Ca y est, l’année scolaire est terminée, j’entame mon nouveau stage. C’est mon premier jour, et un sentiment étrange m’anime. Normal, puisqu’il se déroule dans la boîte dont je me suis enfui l’année dernière, où le souvenir de mon passage éclair ne doit pas être glorieux.

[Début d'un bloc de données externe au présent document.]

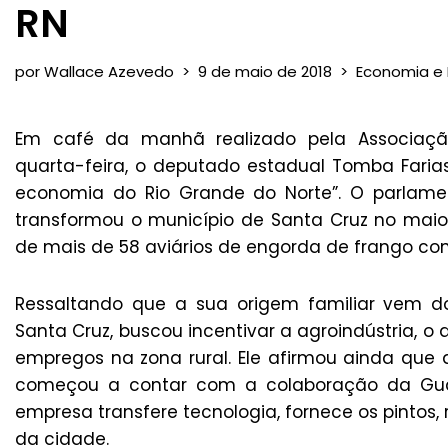
RN
por
Wallace Azevedo
9 de maio de 2018
Economia e
Em café da manhã realizado pela Associação
quarta-feira, o deputado estadual Tomba Faria
economia do Rio Grande do Norte”. O parlamen
transformou o município de Santa Cruz no maior
de mais de 58 aviários de engorda de frango co
Ressaltando que a sua origem familiar vem 
Santa Cruz, buscou incentivar a agroindústria,
empregos na zona rural. Ele afirmou ainda que 
começou a contar com a colaboração da Gua
empresa transfere tecnologia, fornece os pintos
da cidade.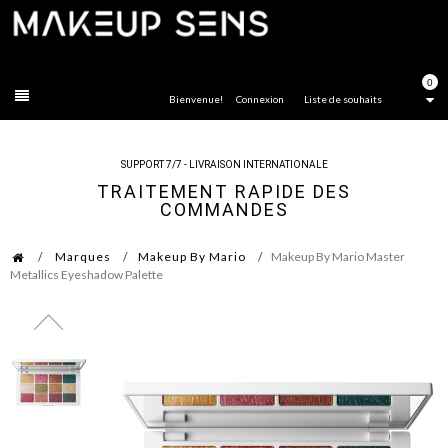
FERMER
0
Bienvenue!
Connexion
Liste de souhaits
SUPPORT 7/7 - LIVRAISON INTERNATIONALE
TRAITEMENT RAPIDE DES
COMMANDES
Marques
Makeup By Mario
Makeup By Mario Master
Metallics Eyeshadow Palette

Qu’importe, je pénètre hardis dans le grand bâtiment, et amorce une tournée de poignées de mains. « Salut, je suis revenu » ; « Eh oui, me revoilà » ; « Tiens, comment vas-tu ? On va à nouveau bosser ensemble »… Etc, en partant des entrepôts et magasins jusqu’aux différents services d’achat, de gestion, les saluant tous, sans exception. Chacun me regarde avec des yeux écarquillés, aucun ne prononce un mot. L’ambiance est tendue mais ça passe. Jusqu’à quand ? J’évite cependant le service marketing et communication, les mauvais souvenirs prenant le dessus. Et me dirige vers la direction, qui a changé entre-temps. Ils sont deux. Très étonnés de me voir eux aussi, incrédules. Normal, ce sont les patrons de l’agence de com’ où j’ai effectué mon stage à la suite du premier inachevé. Il avait bien commencé, mais la fin s’était avérée salutaire. Leur sourire est mitigé, je sens même un regard paniqué chez l’un des deux. Ah ah, ça va être chouette ce stage, non ?

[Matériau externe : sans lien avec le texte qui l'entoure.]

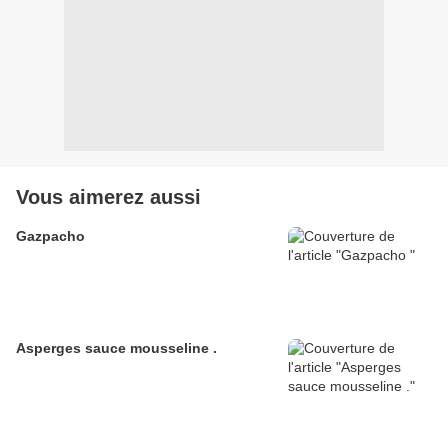
Vous aimerez aussi
Gazpacho
Asperges sauce mousseline .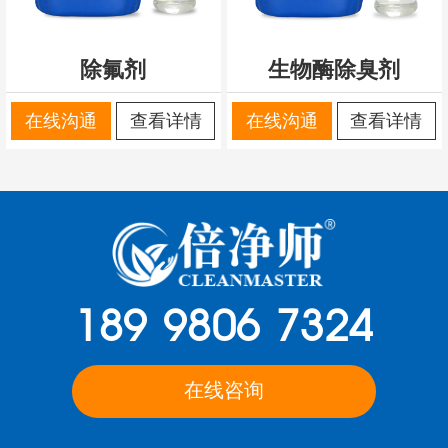
除氟剂
生物酶除臭剂
在线沟通
查看详情
在线沟通
查看详情
189 9806 7324
在线咨询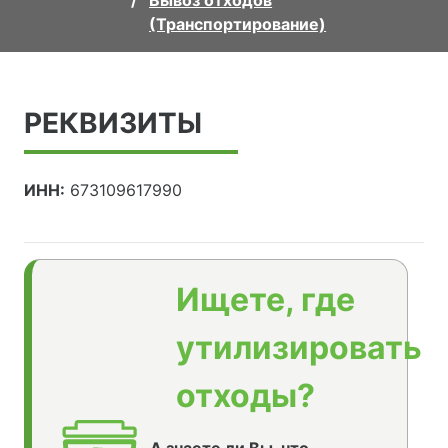
Вывоз отходов
(Транспортирование)
РЕКВИЗИТЫ
ИНН:
673109617990
Ищете, где
утилизировать
отходы?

Touristes, journaux et absurdité

Au beau milieu d’une place déserte, dans une ville nord-africaine, me voilà à vendre des journaux à la criée. Seulement voilà, je me tais. Car d’une part il n’y a personne, et d’autre part je ne me vois pas crier des titres écrits en flammand. Car oui, les journaux que je suis sensé vendre 1€ sont écrits en flammand.

Je me dirige vers la plage, les touristes doivent y être plus nombreux que dans les rues de cette ville déserte. Je traverse un terrain de foot en sable, sur lequel une quarantaine de gamins, tous des enfants de touristes, courent après la balle. Les bleus contre les rouges. Ah! La terrasse d’un café! Je vais enfin pouvoir écouler ce papier qui me pèse, tant physiquement que moralement. Je suis hellé par plusieurs tables : les affaires reprennent ! Je m’approche d’une table qui vient de m’appeler par mon prénom. Intrigué, je m’approche.

Dites moi, maintenant que vous étudiez dans une grande école de communication, est-ce que vous regardez TF1 plus souvent ?

Surprise totale, mais réponse directe :

– Je ne regarde jamais TF1, encore moins maintenant.

Puis je reconais ma terlocutrice, Claire Chazal. Elle a un petit rire gêné, puis me présente sa table : son compagnon, Michel Field (!), ses deux filles, le fils de Michel, un petit rondouillet à l’air méchant, et la grand-mère de ce dernier. L’octagénère me serre la main, « Bonjour monsieur / Bonjour madame ». Puis la discussion reprend. Tout ce beau monde est déguisé en touriste, et me parle des lieux, de mes études, de la télévision, de TF1. Je m’installe avec eux, les journaux commençant à peser. Mon frangin arrive subitement, essouflé. Il me lance :

– Bonjour, pardon de vous déranger. Dis, quand tu rentreras à la maison, fais gaffe passqu’on a plus de lait.

Et il repart en courant. Ah, bon, me dis-je. Et le Michel junior de lancer à Claire : « Le garçon il a dit tout bas que t’étais une mocheté, oui je l’ai entendu ». Quel petit.. Mon frangin n’aurait jamais dit ça, surtout qu’il n’a visiblement pas reconnu avec qui je parlais. Puis il est l’heure pour eux de rentrer à leur petit chateau, qui domine la côte, loué pour l’occasion. Je me propose de faire un bout de chemin avec eux, mon bungalow étant sur le chemin. En route, Michel, qui n’a pratiquement rien dit pour le moment, laisse entendre que Claire doit rentrer à la Capitale, et que pour s’occuper il proposera à mon chef d’écrire, je cite, « deux ou trois papiers pour sa feulle de choux ». Je l’en remercie vivement et me désolidarise du troupeau, cherchant à regagner mon chez moi.